Circuit Theory/Active Filters/Example90

Start with writing a node equation:

${\displaystyle i_{1}-i_{2}-i_{3}-i_{0}=0}$

${\displaystyle {\frac {V_{in}-V_{node}}{R_{1}}}-V_{node}sC_{1}-{\frac {V_{node}-V_{o}}{R_{3}}}-{\frac {V_{node}}{R_{2}}}=0}$

But the last expression for i_o could have also been written using C₂. And we need to eliminate V_node. So our second equation is associated with the feedback resistor:

${\displaystyle {\frac {V_{node}}{R_{2}}}-(0-V_{o}sC_{2})=0}$

Now these two equations can be solved for V_o/V_in:

solve([(vin-vnode)/r1 - vnode*s*c1 - (vnode-vout)/r3 - vnode/r2, vnode/r2 - (0-vout*s*c2)],[vout,vin])
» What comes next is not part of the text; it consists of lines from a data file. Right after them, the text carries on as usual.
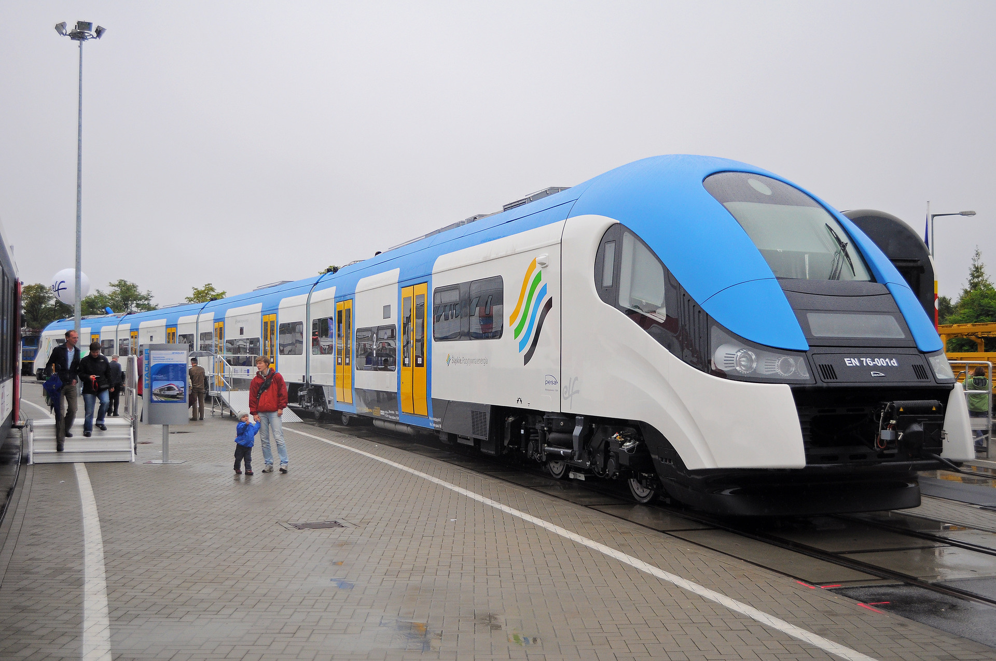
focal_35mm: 39
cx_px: 498
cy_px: 330
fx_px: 1078
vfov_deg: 34.1
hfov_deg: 49.6
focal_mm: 26
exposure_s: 1/640
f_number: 4.2
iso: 400
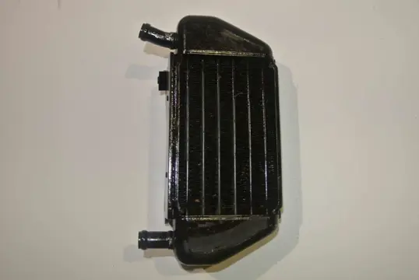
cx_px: 210
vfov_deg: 39.0
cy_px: 140
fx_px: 396
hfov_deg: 55.7
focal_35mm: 34
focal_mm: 12.7
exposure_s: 1/60
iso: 200
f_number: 3.8
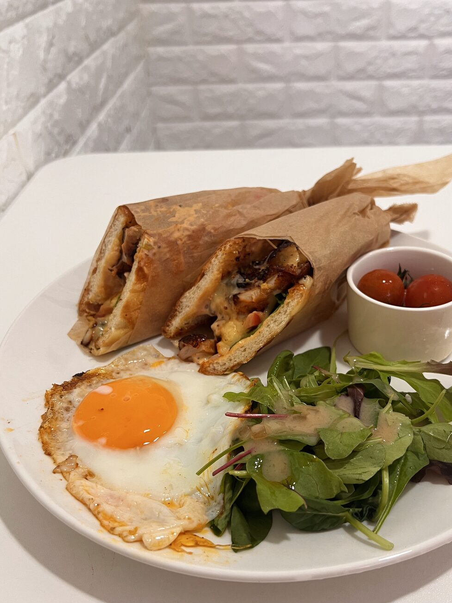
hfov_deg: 44.0
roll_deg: +2.4
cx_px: 263
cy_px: 334
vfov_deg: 56.7
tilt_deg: -35.8
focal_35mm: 32
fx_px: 557
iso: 160
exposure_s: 1/60
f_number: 1.5
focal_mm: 5.7
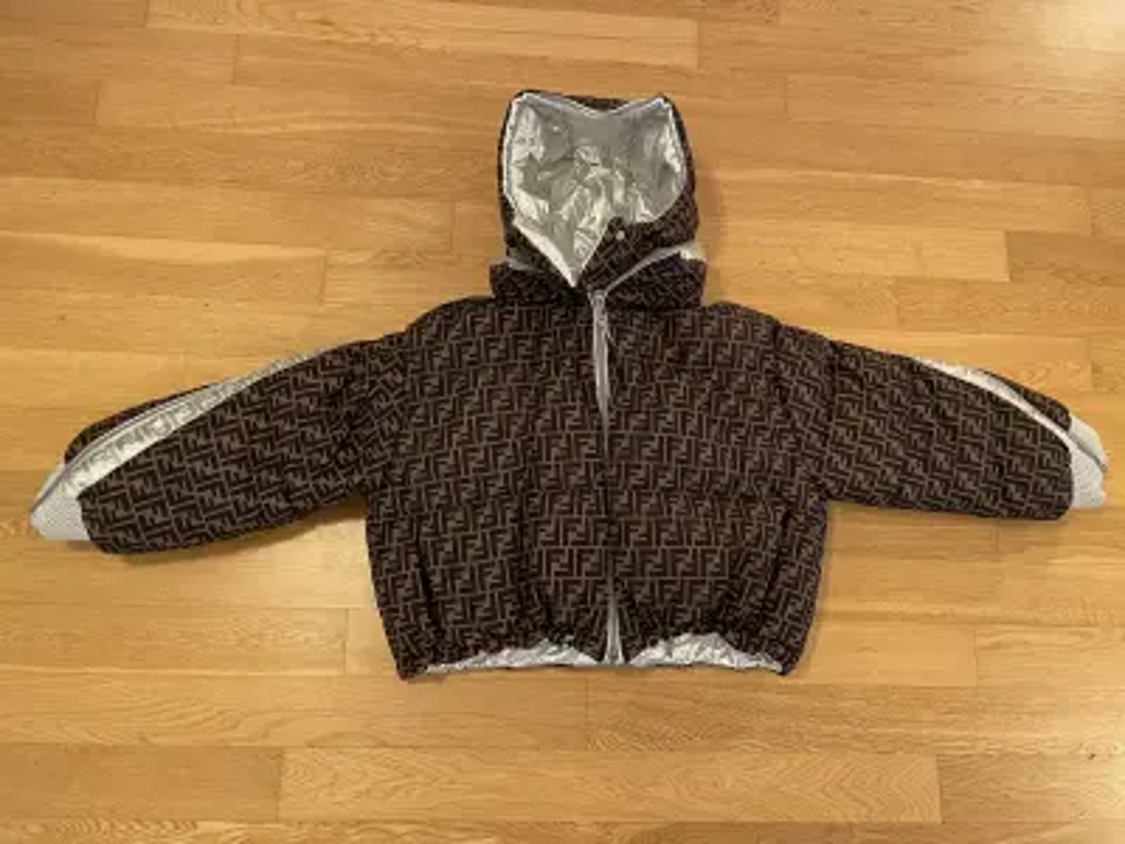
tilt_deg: -75.8
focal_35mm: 26
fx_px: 845
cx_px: 562
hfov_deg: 67.3
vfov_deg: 53.1
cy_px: 422
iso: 250
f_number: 1.6
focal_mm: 4.2
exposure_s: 1/50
The transfer function is going to be the ratio of V_out/V_in so:

vout := -vnode/(c2*r2*s)
vin := (vnode*(r1 + c2*r1*r2*s + c2*r1*r3*s + c2*r2*r3*s + c1*c2*r1*r2*r3*s^2))/(c2*r2*r3*s);
vout/vin
-r3/(r1 + c2*r1*r2*s + c2*r1*r3*s + c2*r2*r3*s + c1*c2*r1*r2*r3*s^2)

Yields this:

${\displaystyle -{\frac {R_{3}}{R_{1}+(C_{2}R_{1}R_{2}+C_{2}R_{1}R_{3}+C_{2}R_{2}R_{3})s+C_{1}C_{2}R_{1}R_{2}R_{3}s^{2}}}}$

Which looks like a low pass filter (inverted because of the op amp).